A state where an organization has full visibility into its data pipelines. This state enables data teams to improve data quality over time. Data Observability realized overnight, but rather a vision data teams should always strive towards and continuously come closer to.

Data quality

The extent to which an organization’s data can be considered fit for its intended purpose. Data quality can be considered along five dimensions: freshness, volume, schema, (lack of) anomalous values, and distribution. It is always relative to the data’s specific business context.

Data quality incidents

Data which does not fulfill the requirements of Data quality, and is not considered fit for its intended purpose. In the Validio platform, an incident is triggered when a metric value breaches a set threshold.

Datapoint

The actual value of a piece of data.

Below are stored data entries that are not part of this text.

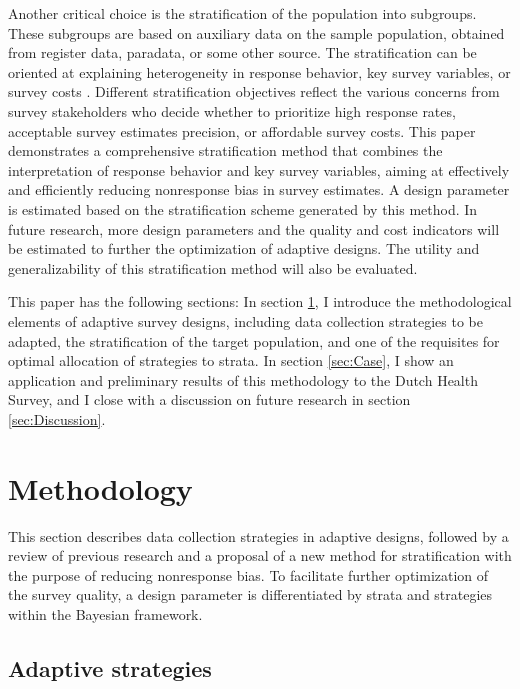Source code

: \documentclass[11pt]{article}
\begin{document}
Another critical choice is the stratification of the population into subgroups. These subgroups are based on auxiliary data on the sample population, obtained from register data, paradata, or some other source. The stratification can be oriented at explaining heterogeneity in response behavior, key survey variables, or survey costs \cite{Schouten:2017:asd}. Different stratification objectives reflect the various concerns from survey stakeholders who decide whether to prioritize high response rates, acceptable survey estimates precision, or affordable survey costs. 
This paper demonstrates a comprehensive stratification method that combines the interpretation of response behavior and key survey variables, aiming at effectively and efficiently reducing nonresponse bias in survey estimates.
A design parameter is estimated based on the stratification scheme generated by this method. 
In future research, more design parameters and the quality and cost indicators will be estimated to further the optimization of adaptive designs. The utility and generalizability of this stratification method will also be evaluated.

This paper has the following sections: In section \ref{sec:Methodology}, I introduce the methodological elements of adaptive survey designs, including data collection strategies to be adapted, the stratification of the target population, and one of the requisites for optimal allocation of strategies to strata. In section \ref{sec:Case}, I show an application and preliminary results of this methodology to the Dutch Health Survey, and I close with a discussion on future research in section \ref{sec:Discussion}.


\section{Methodology}
\label{sec:Methodology}

This section describes data collection strategies in adaptive designs, followed by a review of previous research and a proposal of a new method for stratification with the purpose of reducing nonresponse bias. 
To facilitate further optimization of the survey quality, a design parameter is differentiated by strata and strategies within the Bayesian framework.

\subsection{Adaptive strategies}
\label{sec:strategies}
\end{document}
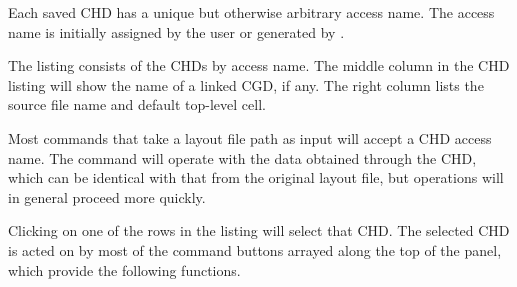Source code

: Each saved CHD has a unique but otherwise arbitrary access name.  The
access name is initially assigned by the user or generated by {\Xic}. 

The listing consists of the CHDs by access name.  The middle column in
the CHD listing will show the name of a linked CGD, if any.  The right
column lists the source file name and default top-level cell.

Most {\Xic} commands that take a layout file path as input will
accept a CHD access name.  The command will operate with the data
obtained through the CHD, which can be identical with
that from the original layout file, but operations will in general
proceed more quickly.

Clicking on one of the rows in the listing will select that CHD.  The
selected CHD is acted on by most of the command buttons arrayed along
the top of the panel, which provide the following functions.

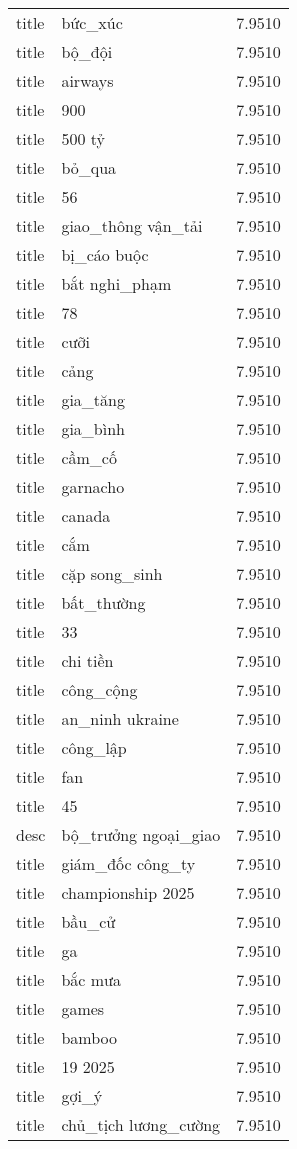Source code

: \documentclass{article}
\begin{document}
\begin{tabular}{lll}
title & bức\_xúc & 7.9510\\
title & bộ\_đội & 7.9510\\
title & airways & 7.9510\\
title & 900 & 7.9510\\
title & 500 tỷ & 7.9510\\
title & bỏ\_qua & 7.9510\\
title & 56 & 7.9510\\
title & giao\_thông vận\_tải & 7.9510\\
title & bị\_cáo buộc & 7.9510\\
title & bắt nghi\_phạm & 7.9510\\
title & 78 & 7.9510\\
title & cưỡi & 7.9510\\
title & cảng & 7.9510\\
title & gia\_tăng & 7.9510\\
title & gia\_bình & 7.9510\\
title & cầm\_cố & 7.9510\\
title & garnacho & 7.9510\\
title & canada & 7.9510\\
title & cắm & 7.9510\\
title & cặp song\_sinh & 7.9510\\
title & bất\_thường & 7.9510\\
title & 33 & 7.9510\\
title & chi tiền & 7.9510\\
title & công\_cộng & 7.9510\\
title & an\_ninh ukraine & 7.9510\\
title & công\_lập & 7.9510\\
title & fan & 7.9510\\
title & 45 & 7.9510\\
desc & bộ\_trưởng ngoại\_giao & 7.9510\\
title & giám\_đốc công\_ty & 7.9510\\
title & championship 2025 & 7.9510\\
title & bầu\_cử & 7.9510\\
title & ga & 7.9510\\
title & bắc mưa & 7.9510\\
title & games & 7.9510\\
title & bamboo & 7.9510\\
title & 19 2025 & 7.9510\\
title & gợi\_ý & 7.9510\\
title & chủ\_tịch lương\_cường & 7.9510\\

\end{tabular}
\end{document}
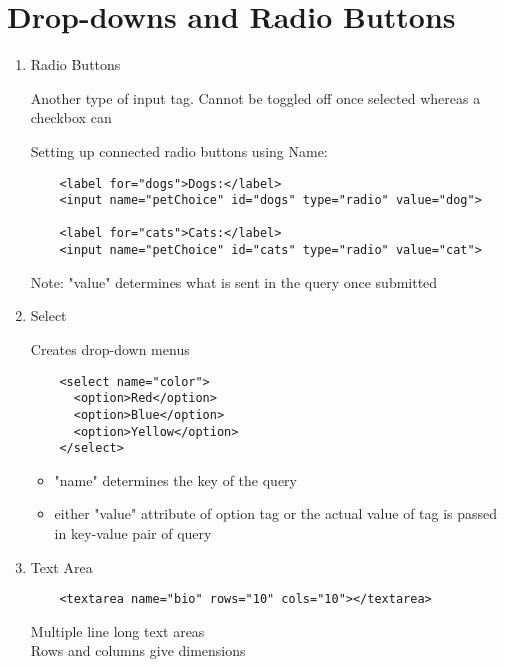 \documentclass{article}
\begin{document}
\section{Drop-downs and Radio Buttons}
\begin{enumerate}
	\item Radio Buttons
	
	Another type of input tag. Cannot be toggled off once selected whereas a checkbox can
	\begin{center}
		Setting up connected radio buttons using Name:
	\end{center}
	\begin{verbatim}
	<label for="dogs">Dogs:</label>
	<input name="petChoice" id="dogs" type="radio" value="dog">
	
	<label for="cats">Cats:</label>
	<input name="petChoice" id="cats" type="radio" value="cat">
	\end{verbatim}
	Note: "value" determines what is sent in the query once submitted
	\item Select
	
	Creates drop-down menus
	\begin{verbatim}
	<select name="color">
	  <option>Red</option>
	  <option>Blue</option>
	  <option>Yellow</option>
	</select>
	\end{verbatim}
	\begin{itemize}
		\item "name" determines the key of the query
		\item either "value" attribute of option tag or the actual value of tag is passed in key-value pair of query
	\end{itemize}

	\item Text Area
	\begin{verbatim}
	<textarea name="bio" rows="10" cols="10"></textarea>
	\end{verbatim}
	
	Multiple line long text areas\\Rows and columns give dimensions
	
	\begin{verbatim}
	
	\end{verbatim}
\end{enumerate}
\end{document}
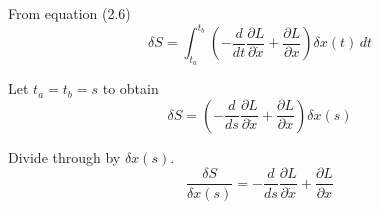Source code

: 


\bigskip
From equation (2.6)
\begin{equation*}
\delta S=\int_{t_a}^{t_b}\left(-\frac{d}{dt}\frac{\partial L}{\partial\dot x}
+\frac{\partial L}{\partial x}\right)\delta x(t)\,dt
\end{equation*}

Let $t_a=t_b=s$ to obtain
\begin{equation*}
\delta S=\left(-\frac{d}{ds}\frac{\partial L}{\partial\dot x}
+\frac{\partial L}{\partial x}\right)\delta x(s)
\end{equation*}

Divide through by $\delta x(s)$.
\begin{equation*}
\frac{\delta S}{\delta x(s)}=
-\frac{d}{ds}\frac{\partial L}{\partial\dot x}
+\frac{\partial L}{\partial x}
\end{equation*}


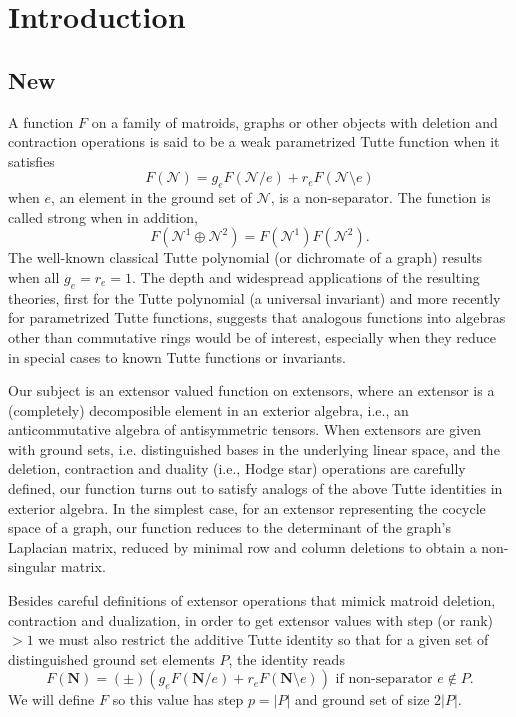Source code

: \documentclass[12pt]{article}
\theoremstyle{definition}
\newcommand{\ext}[1]{\ensuremath{\mathbf{#1}}}
\begin{document}
\newpage

\tableofcontents

\section{Introduction}


\subsection{New}

A function $F$ on a family of 
matroids, graphs or other objects with
deletion and contraction operations is 
said to be a weak parametrized Tutte 
function when it satisfies
\[ F(\mathcal{N}) = g_e F(\mathcal{N}/e) + r_e F(\mathcal{N}\setminus e) \]
when $e$, an element in the ground set
of $\mathcal{N}$,  is a non-separator.  The function is called 
strong when in addition,
\[ F(\mathcal{N}^1\oplus\mathcal{N}^2) = F(\mathcal{N}^1) F(\mathcal{N}^2). \]
The well-known classical Tutte polynomial (or dichromate of a graph)
results when all $g_e=r_e=1$.  The depth and widespread applications
of the resulting theories, first for the Tutte polynomial (a universal
invariant) and more recently
for parametrized Tutte functions, suggests that analogous functions
into algebras other than commutative rings would be of interest,
especially when they reduce in special cases
to known Tutte functions or invariants.

Our subject is an extensor valued function on extensors, where
an extensor is a (completely) decomposible element in an exterior
algebra, i.e., an anticommutative algebra of antisymmetric tensors.
When extensors are given with ground sets, i.e. distinguished
bases in the underlying linear space, and the deletion, contraction
and duality (i.e., Hodge star) operations are carefully defined,
our function turns out to satisfy analogs of the above Tutte identities
in exterior algebra.  In the simplest case, for an extensor
representing the cocycle space of a graph, our function reduces
to the determinant of the graph's Laplacian matrix, reduced by
minimal row and column deletions to obtain a non-singular matrix.

Besides careful definitions of extensor operations that mimick
matroid deletion, contraction and dualization, in order to
get extensor values with step (or rank) $> 1$ we must also
restrict the additive Tutte identity so that for a given
set of distinguished ground set elements $P$, the identity
reads
\[
F(\ext{N})=(\pm)(g_e F(\ext{N}/e) + r_e F(\ext{N}\setminus e))
\text{ if non-separator }e\not\in P.
\]
We will define $F$ so this value has step $p=|P|$ and ground set
of size $2|P|$.
\end{document}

For example, "FGK3". A datapoint can be both scalar ("5") and non-scalar values ("JSON blob").

Dataset

A defined container of records that have the same schema.

Deep Data Observability

Data observability is considered deep if it is comprehensive in terms of six dimensions: Data sources, data formats, data granularity, validator configuration, cadence, and user focus.

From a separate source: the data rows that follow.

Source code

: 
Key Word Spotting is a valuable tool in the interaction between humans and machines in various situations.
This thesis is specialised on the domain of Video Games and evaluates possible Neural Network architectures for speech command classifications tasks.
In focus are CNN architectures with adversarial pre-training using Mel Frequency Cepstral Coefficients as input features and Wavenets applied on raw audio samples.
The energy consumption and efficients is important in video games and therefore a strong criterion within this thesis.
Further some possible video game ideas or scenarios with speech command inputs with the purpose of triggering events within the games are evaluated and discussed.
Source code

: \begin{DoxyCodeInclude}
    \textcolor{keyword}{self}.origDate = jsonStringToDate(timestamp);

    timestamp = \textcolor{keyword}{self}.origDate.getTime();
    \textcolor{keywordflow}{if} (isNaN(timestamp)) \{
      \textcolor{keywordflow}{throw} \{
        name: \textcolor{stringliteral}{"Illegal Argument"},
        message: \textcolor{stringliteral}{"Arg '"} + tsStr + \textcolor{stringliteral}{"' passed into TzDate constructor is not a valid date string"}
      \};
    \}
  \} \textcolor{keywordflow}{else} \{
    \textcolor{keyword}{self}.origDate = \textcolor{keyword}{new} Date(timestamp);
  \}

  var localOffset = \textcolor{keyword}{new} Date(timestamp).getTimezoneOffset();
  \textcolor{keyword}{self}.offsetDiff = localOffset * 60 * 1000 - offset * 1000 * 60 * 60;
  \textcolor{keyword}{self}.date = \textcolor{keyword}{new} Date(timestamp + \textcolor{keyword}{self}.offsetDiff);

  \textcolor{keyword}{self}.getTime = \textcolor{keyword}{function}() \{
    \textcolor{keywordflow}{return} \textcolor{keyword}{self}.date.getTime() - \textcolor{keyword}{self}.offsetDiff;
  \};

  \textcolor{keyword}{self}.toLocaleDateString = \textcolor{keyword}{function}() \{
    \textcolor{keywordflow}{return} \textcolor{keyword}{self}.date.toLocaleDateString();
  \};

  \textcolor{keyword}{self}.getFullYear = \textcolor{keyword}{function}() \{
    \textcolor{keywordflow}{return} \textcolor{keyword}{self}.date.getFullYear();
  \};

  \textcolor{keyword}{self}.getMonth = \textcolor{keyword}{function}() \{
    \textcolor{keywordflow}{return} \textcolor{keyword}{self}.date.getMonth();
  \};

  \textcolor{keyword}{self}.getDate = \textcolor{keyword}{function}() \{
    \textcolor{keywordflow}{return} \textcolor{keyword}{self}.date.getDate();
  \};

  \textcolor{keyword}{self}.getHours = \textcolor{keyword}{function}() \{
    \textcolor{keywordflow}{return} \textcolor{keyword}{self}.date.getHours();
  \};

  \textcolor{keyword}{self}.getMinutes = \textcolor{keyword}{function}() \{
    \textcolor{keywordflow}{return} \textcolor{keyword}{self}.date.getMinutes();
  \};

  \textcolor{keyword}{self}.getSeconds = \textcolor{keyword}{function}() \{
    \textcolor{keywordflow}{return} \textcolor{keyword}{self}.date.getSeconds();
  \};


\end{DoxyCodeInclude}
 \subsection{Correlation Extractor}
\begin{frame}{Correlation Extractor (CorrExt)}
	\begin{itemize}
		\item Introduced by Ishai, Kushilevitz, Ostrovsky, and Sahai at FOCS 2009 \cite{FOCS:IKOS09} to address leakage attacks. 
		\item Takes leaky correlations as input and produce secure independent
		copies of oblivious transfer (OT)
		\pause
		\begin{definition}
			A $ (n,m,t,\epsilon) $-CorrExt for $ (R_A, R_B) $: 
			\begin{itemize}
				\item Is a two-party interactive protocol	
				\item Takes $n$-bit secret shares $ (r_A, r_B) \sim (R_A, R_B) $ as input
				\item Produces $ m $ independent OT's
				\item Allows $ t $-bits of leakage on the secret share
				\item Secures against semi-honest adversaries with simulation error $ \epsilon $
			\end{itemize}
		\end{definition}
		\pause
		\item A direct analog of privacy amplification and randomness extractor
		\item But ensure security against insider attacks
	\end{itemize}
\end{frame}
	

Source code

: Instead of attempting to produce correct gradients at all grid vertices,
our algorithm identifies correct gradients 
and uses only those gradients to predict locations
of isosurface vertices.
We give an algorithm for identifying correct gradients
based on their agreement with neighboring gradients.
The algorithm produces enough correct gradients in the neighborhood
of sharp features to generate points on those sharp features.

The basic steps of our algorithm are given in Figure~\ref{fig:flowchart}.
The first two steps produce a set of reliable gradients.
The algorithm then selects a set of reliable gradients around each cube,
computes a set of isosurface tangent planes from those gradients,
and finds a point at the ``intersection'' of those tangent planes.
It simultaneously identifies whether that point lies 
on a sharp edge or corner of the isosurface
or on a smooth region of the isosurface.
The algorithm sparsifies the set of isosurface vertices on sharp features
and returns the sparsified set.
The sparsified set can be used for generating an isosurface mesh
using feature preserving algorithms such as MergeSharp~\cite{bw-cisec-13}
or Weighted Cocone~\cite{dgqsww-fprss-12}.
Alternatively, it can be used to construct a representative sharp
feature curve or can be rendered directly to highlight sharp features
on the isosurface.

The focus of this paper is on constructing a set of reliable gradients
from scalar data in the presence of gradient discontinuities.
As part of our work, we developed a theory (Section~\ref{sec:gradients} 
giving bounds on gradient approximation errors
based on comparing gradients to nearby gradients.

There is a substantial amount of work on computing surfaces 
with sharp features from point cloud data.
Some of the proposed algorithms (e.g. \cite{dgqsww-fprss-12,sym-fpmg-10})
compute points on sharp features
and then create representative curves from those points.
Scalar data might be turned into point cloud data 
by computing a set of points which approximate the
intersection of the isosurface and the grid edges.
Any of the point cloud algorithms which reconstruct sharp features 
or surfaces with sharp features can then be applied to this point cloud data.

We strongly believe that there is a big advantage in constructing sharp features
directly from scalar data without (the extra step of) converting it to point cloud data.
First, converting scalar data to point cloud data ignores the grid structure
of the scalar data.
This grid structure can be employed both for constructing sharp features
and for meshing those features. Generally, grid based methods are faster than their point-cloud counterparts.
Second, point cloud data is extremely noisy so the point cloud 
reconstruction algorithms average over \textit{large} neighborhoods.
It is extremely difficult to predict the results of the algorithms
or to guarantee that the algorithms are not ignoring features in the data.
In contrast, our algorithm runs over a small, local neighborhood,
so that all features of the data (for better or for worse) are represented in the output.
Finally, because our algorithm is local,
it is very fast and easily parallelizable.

Deep Data Observability Platform

A system designed specifically to help an organization come closer to the state of deep data observability.

Field

A container for datapoints of the same kind. For example, a column in a database or a key in a JSON schema.

File-based

Each file, such as CSV, is its own window. This is mainly useful for data in object storages.

Filter

A rule that determines which raw data should be validated.

Fixed-batch

Group a number of (N) succeeding events into each window. For example, "100 events per window".

Record

A collection of related fields treated as a unit, such as a row in a database table, or events in a stream.

Segmentation

Subset of a dataset, defined by a segmentation-field (dimension). For example, if "gender" is a segmentation-field, then "male" and "female" could be 2 segments.

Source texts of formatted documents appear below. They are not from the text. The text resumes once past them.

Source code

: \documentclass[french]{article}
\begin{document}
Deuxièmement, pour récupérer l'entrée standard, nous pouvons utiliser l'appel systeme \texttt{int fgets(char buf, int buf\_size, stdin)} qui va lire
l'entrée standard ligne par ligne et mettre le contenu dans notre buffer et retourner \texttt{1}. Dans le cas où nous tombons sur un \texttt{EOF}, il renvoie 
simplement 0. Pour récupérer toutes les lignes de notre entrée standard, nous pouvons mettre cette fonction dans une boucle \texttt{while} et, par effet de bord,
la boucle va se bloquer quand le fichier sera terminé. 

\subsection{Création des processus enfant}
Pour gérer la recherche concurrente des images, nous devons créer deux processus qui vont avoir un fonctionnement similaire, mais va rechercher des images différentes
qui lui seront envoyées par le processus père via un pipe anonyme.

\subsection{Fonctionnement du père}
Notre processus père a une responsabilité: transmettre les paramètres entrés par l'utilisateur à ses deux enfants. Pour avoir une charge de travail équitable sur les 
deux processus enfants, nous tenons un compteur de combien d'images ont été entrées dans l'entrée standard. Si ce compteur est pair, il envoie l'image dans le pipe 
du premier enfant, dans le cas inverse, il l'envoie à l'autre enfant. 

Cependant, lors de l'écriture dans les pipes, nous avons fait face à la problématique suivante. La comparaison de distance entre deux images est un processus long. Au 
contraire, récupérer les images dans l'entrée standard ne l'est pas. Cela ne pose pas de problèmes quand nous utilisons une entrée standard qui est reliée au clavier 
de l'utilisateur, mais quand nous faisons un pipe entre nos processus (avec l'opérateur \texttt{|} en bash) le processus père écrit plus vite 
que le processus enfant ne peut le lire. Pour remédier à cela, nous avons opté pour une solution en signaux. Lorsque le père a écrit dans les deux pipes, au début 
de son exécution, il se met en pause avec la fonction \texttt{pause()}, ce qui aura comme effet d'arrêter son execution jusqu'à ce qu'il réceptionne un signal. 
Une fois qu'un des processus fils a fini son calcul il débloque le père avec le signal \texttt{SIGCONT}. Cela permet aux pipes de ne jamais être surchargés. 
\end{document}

Shallow Data Observability

Data observability that is not deep. That is, not comprehensive along the six dimensions of data sources, data formats, data granularity, validator configuration, cadence, and user focus.

Sources

Sources or Source connectors are used to integrate your data source with Validio, and read data into the platform. Data read by Validio can then be monitored and validated.

Validator

A component in Validio that validates data, that is, make sure the data behaves as expected. Validators can consist of, for example, filters, aggregations, and rules.

Validio / the platform

Validio or the platform refers to the Validio platform, unless otherwise specified.

Window

Subset of a dataset, defined by a rule to group records. The windows can be based on time, count, or file.